Task statement
Write out every line in the data below, from the one containing "phylum: Tracheophyta" down to the one containing "scientific name: Eriochloa distachya", including both of those lines.

Task input
○ ○ ○ ○ ○ ○ ○

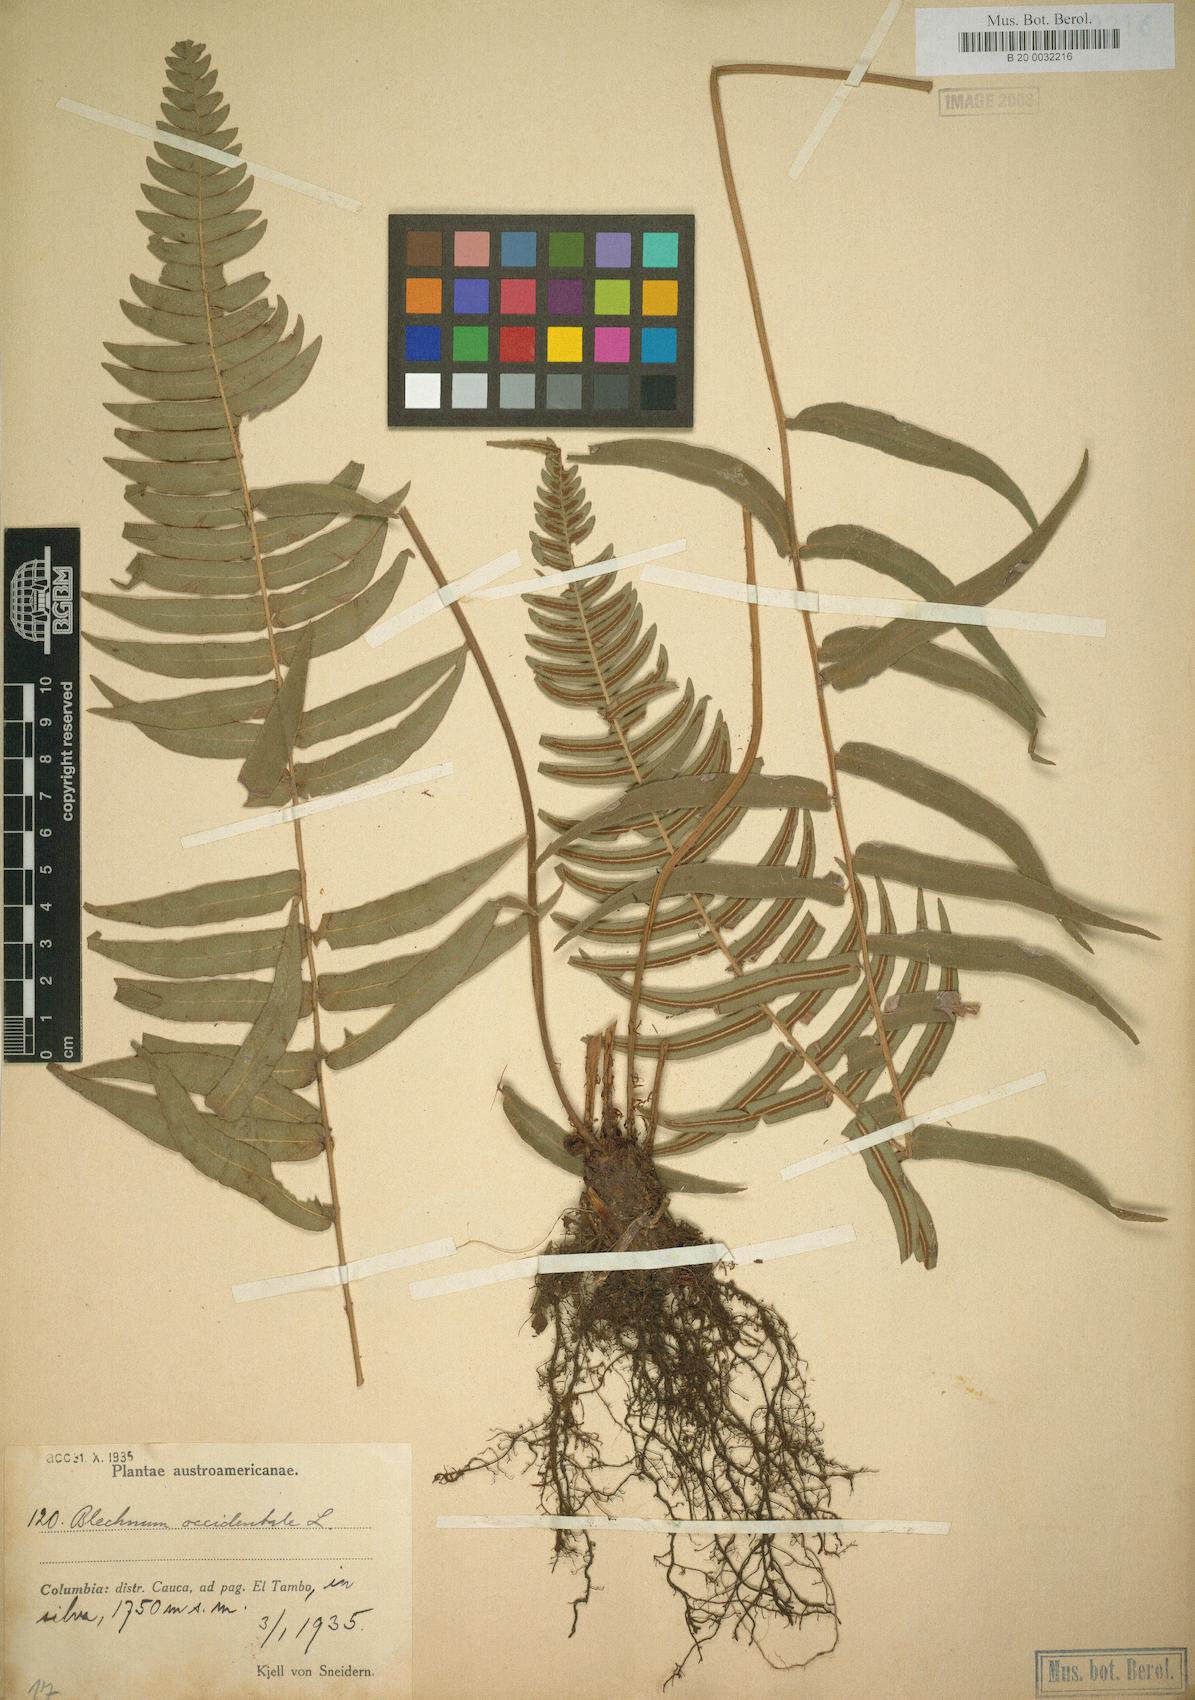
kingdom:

○ ○ ○ ○ ○ ○ ○

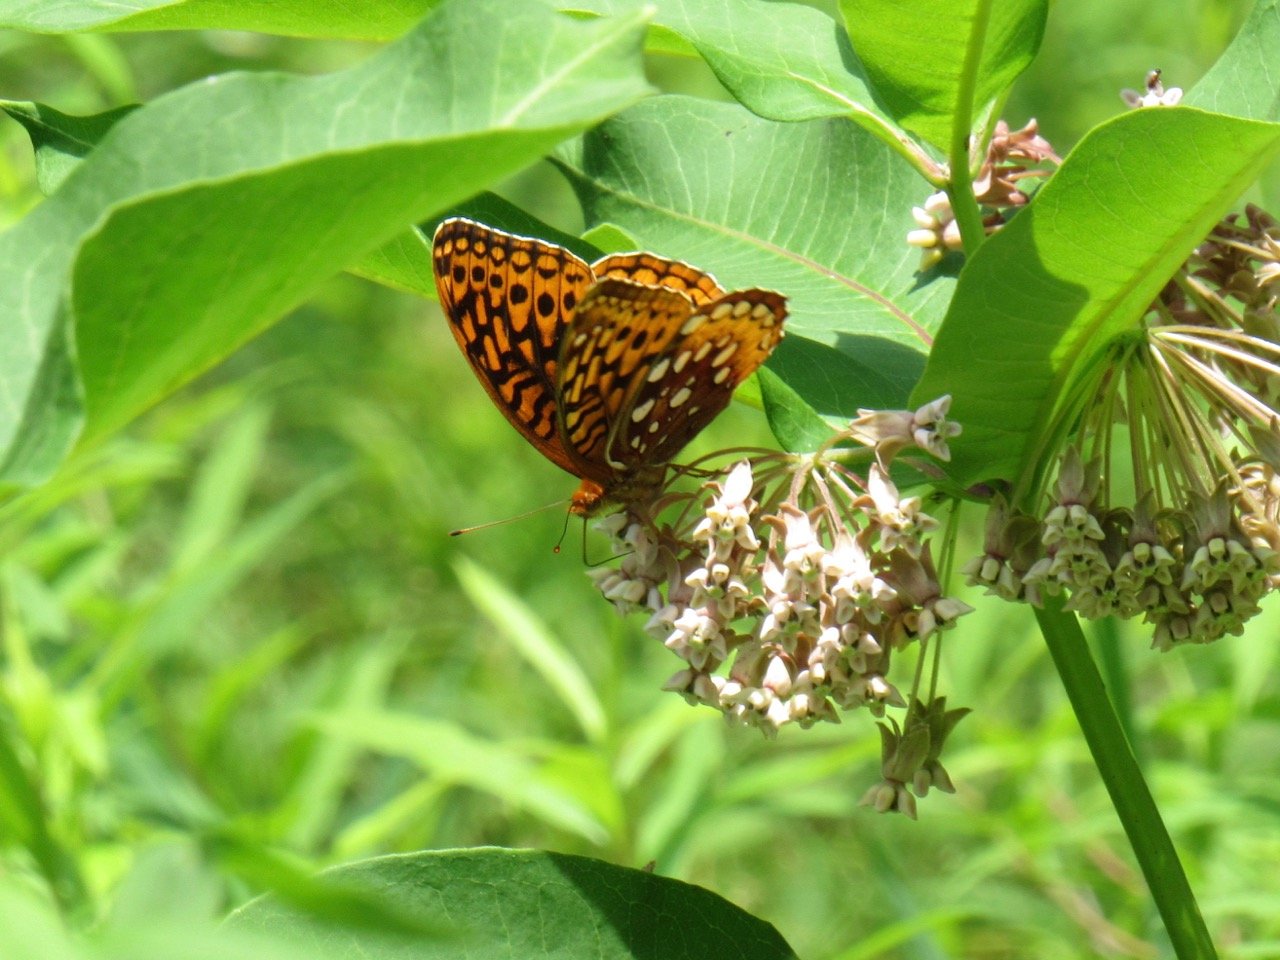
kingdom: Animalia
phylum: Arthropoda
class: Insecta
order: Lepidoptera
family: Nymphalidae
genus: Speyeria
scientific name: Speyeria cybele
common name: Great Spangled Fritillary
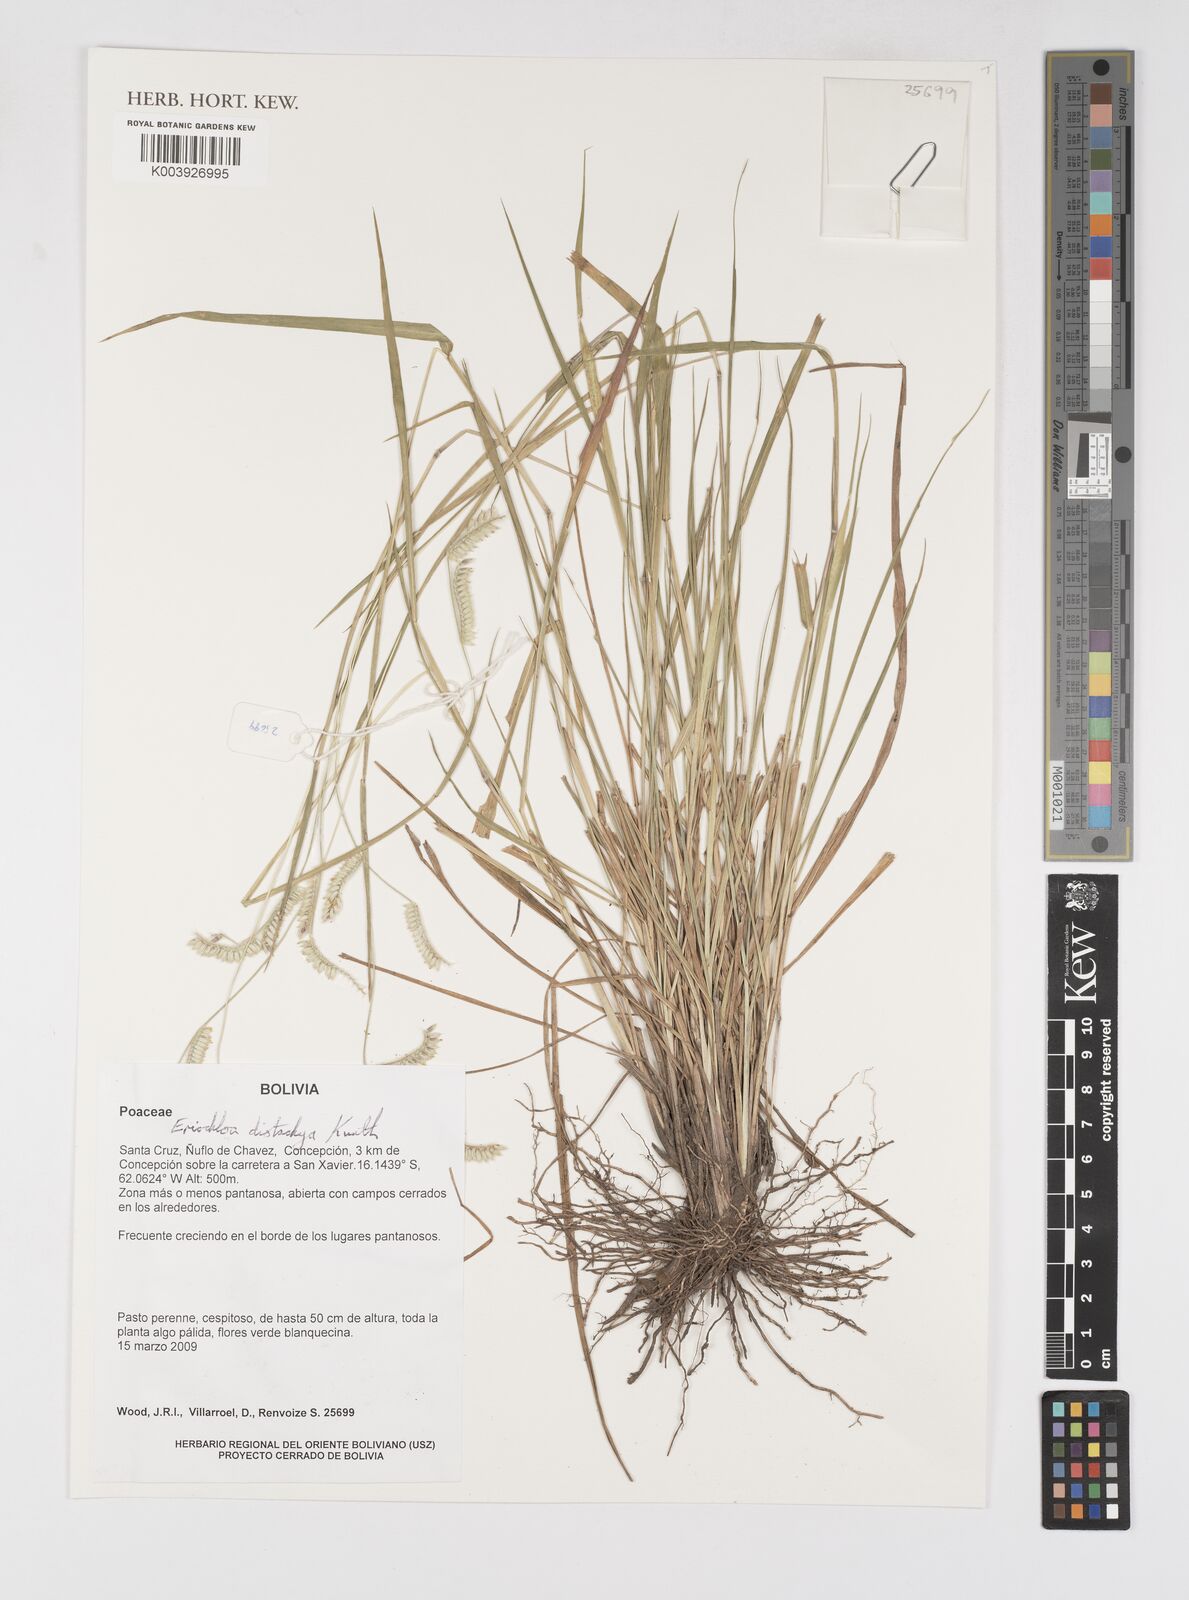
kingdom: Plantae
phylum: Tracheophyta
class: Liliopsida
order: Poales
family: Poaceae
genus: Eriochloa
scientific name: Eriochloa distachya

○ ○ ○ ○ ○ ○ ○

Task output
phylum: Tracheophyta
class: Liliopsida
order: Poales
family: Poaceae
genus: Eriochloa
scientific name: Eriochloa distachya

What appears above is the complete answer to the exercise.